_TASK STATEMENT_
Reproduce the rows below verbatim, beginning at the first line and continuing through the line that contains "scientific name: Achillea millefolium", including that line.

_GIVEN DATA_
[Start]
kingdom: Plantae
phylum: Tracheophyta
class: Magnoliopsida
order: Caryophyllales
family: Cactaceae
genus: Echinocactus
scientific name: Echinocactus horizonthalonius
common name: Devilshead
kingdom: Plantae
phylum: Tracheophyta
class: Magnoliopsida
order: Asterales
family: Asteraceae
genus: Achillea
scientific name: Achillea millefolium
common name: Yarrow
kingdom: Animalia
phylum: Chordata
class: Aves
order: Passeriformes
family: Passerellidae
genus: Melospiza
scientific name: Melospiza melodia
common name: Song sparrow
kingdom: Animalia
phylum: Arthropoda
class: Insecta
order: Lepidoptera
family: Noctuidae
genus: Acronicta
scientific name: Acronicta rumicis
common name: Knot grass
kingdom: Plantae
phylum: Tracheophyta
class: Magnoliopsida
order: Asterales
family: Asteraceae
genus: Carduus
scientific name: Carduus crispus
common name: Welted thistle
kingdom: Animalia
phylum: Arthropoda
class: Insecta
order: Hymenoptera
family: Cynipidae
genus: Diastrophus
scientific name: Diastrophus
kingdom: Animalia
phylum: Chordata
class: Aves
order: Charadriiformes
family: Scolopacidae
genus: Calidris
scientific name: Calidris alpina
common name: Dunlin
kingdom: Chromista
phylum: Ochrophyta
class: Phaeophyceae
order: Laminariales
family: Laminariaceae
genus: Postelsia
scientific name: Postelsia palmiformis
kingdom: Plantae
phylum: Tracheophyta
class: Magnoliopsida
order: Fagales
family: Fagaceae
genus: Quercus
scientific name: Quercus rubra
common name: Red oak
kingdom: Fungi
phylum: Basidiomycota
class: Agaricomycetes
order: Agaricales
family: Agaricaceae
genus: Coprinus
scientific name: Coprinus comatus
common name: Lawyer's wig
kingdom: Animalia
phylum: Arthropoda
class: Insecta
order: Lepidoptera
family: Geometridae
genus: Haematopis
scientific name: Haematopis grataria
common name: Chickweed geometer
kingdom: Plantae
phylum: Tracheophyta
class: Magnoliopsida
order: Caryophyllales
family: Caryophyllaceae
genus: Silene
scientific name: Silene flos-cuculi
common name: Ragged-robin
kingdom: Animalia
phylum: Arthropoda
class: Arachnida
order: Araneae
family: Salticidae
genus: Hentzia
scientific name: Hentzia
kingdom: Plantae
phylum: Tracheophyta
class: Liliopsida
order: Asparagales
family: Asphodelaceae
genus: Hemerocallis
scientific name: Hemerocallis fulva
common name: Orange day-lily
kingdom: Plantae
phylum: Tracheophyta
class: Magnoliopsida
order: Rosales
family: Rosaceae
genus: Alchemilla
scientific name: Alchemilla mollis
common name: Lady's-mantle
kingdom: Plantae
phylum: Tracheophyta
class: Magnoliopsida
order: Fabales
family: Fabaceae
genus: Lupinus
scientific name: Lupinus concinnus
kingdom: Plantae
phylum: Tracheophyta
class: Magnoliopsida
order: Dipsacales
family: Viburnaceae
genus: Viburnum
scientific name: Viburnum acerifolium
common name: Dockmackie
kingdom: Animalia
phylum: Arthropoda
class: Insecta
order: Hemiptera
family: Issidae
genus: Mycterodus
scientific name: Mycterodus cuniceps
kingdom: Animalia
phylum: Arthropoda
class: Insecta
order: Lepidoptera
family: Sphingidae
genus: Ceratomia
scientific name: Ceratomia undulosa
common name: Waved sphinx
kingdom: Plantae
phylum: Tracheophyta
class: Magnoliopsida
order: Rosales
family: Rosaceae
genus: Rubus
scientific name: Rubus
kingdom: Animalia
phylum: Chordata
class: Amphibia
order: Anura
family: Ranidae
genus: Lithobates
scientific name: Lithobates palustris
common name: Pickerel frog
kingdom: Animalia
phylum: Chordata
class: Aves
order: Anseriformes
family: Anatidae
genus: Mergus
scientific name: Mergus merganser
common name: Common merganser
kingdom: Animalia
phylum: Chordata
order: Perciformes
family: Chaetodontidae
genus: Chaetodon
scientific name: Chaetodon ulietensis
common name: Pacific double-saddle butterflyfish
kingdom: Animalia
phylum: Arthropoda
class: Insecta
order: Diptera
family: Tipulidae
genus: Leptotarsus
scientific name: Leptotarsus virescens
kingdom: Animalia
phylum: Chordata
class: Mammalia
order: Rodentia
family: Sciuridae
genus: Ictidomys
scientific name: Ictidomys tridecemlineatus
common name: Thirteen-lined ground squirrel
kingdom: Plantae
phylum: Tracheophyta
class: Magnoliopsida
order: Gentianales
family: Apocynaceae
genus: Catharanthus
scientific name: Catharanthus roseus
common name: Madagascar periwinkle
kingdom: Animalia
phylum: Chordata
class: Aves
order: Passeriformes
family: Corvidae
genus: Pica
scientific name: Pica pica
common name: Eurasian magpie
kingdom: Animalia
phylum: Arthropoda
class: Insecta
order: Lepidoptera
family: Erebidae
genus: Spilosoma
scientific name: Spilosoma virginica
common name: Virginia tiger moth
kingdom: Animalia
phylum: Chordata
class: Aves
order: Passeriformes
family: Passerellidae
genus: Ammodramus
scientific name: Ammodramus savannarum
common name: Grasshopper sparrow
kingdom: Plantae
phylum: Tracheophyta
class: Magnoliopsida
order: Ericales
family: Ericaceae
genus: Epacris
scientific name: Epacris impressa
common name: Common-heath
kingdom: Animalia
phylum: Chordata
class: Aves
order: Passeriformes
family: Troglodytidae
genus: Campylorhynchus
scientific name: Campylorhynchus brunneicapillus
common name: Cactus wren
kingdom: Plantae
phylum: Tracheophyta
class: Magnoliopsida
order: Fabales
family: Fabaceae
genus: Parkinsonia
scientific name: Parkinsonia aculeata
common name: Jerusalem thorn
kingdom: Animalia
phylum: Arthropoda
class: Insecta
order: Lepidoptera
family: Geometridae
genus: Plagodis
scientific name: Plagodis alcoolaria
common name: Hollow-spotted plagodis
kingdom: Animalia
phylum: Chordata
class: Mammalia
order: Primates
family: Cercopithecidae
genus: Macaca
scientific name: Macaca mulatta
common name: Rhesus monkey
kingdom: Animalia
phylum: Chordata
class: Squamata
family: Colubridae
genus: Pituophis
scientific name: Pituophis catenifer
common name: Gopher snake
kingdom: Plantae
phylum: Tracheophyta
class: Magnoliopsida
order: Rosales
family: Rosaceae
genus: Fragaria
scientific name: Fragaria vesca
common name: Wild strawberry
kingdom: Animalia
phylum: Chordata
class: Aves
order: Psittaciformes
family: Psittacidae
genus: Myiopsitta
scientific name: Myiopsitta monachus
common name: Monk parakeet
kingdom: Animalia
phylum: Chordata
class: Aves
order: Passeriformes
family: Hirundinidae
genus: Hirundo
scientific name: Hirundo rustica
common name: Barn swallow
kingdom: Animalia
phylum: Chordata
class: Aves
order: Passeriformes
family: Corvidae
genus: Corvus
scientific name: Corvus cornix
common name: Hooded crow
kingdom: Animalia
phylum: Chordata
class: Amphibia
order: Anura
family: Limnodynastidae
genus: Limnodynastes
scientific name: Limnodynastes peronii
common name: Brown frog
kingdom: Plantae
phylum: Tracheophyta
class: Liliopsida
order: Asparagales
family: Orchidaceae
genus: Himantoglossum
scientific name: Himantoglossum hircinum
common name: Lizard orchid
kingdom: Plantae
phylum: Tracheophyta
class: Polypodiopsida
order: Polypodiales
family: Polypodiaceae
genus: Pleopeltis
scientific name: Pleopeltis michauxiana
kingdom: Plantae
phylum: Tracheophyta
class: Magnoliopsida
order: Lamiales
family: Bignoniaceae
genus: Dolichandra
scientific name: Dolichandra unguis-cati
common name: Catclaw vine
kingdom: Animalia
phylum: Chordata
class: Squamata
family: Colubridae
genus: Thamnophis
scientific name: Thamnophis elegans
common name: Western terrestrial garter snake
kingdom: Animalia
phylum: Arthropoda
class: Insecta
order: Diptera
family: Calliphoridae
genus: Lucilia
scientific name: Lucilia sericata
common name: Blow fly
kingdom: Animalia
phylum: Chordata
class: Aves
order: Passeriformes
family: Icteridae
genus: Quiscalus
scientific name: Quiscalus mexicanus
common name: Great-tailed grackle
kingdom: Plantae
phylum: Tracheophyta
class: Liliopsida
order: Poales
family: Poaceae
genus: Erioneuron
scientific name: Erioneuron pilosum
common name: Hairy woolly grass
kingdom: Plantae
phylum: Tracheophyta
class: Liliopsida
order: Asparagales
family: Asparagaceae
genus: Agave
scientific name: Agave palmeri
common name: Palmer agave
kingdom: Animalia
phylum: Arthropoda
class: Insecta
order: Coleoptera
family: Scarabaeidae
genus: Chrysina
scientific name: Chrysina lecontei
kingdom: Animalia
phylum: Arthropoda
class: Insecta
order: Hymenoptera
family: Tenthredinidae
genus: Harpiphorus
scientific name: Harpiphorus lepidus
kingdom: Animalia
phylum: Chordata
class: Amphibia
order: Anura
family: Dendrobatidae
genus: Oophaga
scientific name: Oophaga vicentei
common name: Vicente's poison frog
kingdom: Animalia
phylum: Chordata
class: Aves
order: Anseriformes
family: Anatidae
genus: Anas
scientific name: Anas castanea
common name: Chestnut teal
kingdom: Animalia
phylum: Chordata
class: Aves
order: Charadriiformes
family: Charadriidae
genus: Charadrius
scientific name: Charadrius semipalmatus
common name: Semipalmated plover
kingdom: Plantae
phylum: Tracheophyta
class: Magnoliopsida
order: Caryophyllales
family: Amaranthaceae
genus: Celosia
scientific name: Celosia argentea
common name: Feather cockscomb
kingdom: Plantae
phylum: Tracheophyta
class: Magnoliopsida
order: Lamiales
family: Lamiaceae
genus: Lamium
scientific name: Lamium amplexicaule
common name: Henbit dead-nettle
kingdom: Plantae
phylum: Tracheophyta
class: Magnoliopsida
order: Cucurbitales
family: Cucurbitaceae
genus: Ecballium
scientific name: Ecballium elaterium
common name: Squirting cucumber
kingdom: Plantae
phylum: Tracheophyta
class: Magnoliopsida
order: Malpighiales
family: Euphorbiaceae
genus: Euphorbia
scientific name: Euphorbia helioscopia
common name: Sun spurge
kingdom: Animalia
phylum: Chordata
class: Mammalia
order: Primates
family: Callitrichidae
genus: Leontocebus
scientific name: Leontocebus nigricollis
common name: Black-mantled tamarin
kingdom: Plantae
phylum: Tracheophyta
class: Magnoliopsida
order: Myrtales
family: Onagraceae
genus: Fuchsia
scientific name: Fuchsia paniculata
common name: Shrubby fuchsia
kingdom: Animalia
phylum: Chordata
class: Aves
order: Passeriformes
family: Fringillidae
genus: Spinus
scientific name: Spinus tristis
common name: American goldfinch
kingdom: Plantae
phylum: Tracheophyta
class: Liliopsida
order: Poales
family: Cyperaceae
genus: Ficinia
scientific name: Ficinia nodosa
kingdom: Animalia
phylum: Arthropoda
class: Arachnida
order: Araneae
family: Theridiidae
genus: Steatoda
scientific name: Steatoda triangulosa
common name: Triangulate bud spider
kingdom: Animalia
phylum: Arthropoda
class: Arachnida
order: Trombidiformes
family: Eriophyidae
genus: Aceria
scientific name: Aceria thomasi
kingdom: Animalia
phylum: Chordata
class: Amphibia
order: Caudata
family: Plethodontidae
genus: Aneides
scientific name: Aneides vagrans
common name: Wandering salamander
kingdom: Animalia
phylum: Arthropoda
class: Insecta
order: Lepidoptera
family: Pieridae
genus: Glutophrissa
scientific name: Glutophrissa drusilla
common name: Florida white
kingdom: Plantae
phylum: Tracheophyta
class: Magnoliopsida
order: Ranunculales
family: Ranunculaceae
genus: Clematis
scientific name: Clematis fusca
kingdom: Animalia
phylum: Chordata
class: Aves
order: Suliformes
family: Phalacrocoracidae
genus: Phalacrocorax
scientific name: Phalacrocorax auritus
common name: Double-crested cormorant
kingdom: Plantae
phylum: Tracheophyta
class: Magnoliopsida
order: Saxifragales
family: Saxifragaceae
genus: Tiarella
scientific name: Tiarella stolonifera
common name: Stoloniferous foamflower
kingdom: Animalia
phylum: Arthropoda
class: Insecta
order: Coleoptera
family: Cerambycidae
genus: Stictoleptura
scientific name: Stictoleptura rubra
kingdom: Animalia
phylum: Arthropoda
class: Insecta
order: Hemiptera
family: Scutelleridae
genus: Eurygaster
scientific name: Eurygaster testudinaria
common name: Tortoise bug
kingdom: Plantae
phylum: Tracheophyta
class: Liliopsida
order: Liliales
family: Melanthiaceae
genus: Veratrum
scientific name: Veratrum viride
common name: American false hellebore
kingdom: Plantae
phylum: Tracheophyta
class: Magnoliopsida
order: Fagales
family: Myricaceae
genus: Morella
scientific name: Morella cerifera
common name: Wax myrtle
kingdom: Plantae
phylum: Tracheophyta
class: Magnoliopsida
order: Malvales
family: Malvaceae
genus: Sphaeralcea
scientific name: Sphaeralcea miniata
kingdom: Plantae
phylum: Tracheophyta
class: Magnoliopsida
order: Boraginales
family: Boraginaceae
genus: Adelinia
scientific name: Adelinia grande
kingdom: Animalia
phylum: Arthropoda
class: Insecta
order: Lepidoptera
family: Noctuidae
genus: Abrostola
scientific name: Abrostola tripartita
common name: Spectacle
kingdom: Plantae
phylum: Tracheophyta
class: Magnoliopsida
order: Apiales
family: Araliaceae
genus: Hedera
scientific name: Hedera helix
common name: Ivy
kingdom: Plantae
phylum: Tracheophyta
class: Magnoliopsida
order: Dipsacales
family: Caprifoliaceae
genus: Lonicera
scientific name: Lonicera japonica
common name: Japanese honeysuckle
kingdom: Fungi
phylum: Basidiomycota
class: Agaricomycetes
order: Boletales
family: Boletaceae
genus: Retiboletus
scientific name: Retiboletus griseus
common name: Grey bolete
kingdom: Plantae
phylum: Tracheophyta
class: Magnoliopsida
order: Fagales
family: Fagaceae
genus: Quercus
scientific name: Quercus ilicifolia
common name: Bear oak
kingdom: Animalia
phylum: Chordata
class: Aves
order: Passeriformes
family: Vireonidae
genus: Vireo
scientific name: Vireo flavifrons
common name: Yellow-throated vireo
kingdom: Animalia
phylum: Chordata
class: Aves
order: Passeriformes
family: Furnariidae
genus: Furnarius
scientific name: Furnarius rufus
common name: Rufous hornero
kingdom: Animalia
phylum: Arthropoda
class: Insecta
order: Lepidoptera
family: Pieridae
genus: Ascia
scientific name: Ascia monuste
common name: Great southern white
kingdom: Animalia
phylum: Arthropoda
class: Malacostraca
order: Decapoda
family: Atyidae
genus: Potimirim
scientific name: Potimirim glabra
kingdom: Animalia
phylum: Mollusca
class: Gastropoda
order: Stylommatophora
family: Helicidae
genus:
[End]
_WRITTEN RESPONSE_
kingdom: Plantae
phylum: Tracheophyta
class: Magnoliopsida
order: Caryophyllales
family: Cactaceae
genus: Echinocactus
scientific name: Echinocactus horizonthalonius
common name: Devilshead
kingdom: Plantae
phylum: Tracheophyta
class: Magnoliopsida
order: Asterales
family: Asteraceae
genus: Achillea
scientific name: Achillea millefolium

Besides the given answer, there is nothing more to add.